---- Exercise text

It was time to get myself to the barbershop. Balding, it turns out, also means that hair growth is remarkably uneven. Strange how all these aspects of aging are not what I imagined even ten years ago, leave alone my imaginations when I was a kid!
"How do you want your haircut?"
The question coming from him was rather funny because, you see, he was way ahead of me in the balding process. I bet he has to spend very little on hair care, even less than the tiny amount I have to shell out.
As he started working on my hair, it was, of course, time for small talk.
"Do you work, or are you retired?" he asked.
This is increasingly the story of my life.
At a recent neighborhood party, I introduced myself to the daughter of the neighbors who were the hosts, and she, too, asked me whether I was retired or working.
A while ago, a store clerk apologized for not having given me my senior-citizen discount.
I am no George Clooney, but, really? Come on, really? Do I look that old enough to look like I am of retirement age?
The practically all-grey hair on my head and my face leads people to wonder whether I am old enough to be retired.
But, I am not even fifty yet!
I suppose with people coloring their hair--even men--it is mostly only the old and retired, who have nothing to lose or gain, who walk around grey?
On top of the appearance, perhaps I come across as an old fuddy-duddy too. At least I I don't drool and nod off mid-sentence. Not yet!
No wonder a cousin told me, not too long ago, "live a little, Sriram."
Or, like the other time a few years ago when a much older colleague, who is now well into her retirement, told me that she didn't think I was that young because I was so wise! I didn't know if that was a compliment or an insult!
"Hey, don't be misled by my grey hair" I told the barber with a chuckle. "I got my first grey hair when I was 13 or 14."
Other teenagers got pimples and acne as their "welcome to the teens" gift from nature. I got them, especially right on my nose, and grey hair too. I was actually quite proud of my grey hair. After all, how many teenagers get them, right?
"My mother was grey when I was young. So was my grandmother. An uncle. It is genetic" I added.
Driving back home, I wondered why I never felt the urge in all these years to dye my hair, and maintain a clean-shaven face, and present myself as a much younger Sriram. I guess, as Popeye always said, "I am what I am."

--------

◆ **Goal of the exercise**: In the barbershop essay, at what age does the writer say the first grey hair appeared?

---- Data excerpts

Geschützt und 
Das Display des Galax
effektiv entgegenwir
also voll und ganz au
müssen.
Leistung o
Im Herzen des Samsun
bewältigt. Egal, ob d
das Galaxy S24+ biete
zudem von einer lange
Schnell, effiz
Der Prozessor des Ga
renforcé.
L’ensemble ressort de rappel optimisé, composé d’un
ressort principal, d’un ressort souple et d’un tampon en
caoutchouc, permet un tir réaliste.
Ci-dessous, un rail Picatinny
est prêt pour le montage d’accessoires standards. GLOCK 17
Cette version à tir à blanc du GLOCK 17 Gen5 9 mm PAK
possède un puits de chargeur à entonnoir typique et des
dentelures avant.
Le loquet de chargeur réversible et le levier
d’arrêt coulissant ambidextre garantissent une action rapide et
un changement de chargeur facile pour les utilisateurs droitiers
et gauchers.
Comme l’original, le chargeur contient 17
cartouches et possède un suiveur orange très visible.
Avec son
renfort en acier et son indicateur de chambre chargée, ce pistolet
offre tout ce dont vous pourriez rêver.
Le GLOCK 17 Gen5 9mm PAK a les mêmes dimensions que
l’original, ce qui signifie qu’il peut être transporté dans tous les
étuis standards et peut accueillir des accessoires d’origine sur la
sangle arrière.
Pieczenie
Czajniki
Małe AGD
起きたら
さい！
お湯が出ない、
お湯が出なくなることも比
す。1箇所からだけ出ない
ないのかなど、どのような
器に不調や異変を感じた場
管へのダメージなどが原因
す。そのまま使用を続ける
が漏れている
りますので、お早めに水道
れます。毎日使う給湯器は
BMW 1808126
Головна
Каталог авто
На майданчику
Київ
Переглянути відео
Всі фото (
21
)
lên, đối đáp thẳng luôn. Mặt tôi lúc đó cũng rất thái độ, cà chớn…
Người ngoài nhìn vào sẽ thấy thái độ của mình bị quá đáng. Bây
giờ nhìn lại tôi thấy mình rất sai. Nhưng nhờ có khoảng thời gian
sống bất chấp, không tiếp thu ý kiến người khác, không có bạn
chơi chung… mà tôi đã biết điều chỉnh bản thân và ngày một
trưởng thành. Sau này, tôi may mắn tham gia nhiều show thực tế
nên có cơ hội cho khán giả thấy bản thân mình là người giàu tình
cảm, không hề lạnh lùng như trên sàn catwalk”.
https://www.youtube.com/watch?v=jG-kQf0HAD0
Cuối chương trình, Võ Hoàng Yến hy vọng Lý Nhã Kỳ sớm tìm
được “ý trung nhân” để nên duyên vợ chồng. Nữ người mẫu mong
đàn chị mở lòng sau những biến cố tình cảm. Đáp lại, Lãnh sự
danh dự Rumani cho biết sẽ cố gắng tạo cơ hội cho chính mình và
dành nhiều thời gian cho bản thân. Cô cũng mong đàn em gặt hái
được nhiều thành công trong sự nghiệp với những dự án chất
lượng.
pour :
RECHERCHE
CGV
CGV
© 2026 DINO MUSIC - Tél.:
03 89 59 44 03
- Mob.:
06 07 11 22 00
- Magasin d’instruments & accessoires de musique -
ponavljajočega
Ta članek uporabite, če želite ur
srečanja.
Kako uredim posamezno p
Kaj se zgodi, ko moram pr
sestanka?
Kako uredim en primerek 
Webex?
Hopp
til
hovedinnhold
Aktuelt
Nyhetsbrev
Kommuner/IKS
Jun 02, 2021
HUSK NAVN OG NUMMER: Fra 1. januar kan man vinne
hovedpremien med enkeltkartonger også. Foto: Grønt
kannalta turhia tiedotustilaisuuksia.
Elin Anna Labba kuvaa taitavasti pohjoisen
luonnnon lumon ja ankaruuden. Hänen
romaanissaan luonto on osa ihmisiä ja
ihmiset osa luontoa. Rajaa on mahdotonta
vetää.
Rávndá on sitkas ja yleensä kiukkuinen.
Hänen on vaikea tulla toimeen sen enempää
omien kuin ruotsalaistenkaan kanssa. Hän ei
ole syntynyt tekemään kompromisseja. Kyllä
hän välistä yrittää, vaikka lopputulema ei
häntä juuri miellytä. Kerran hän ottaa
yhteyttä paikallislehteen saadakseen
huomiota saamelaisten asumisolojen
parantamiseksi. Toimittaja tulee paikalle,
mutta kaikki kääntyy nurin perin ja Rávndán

--------

◆ **Output of the exercise**: At 13 or 14.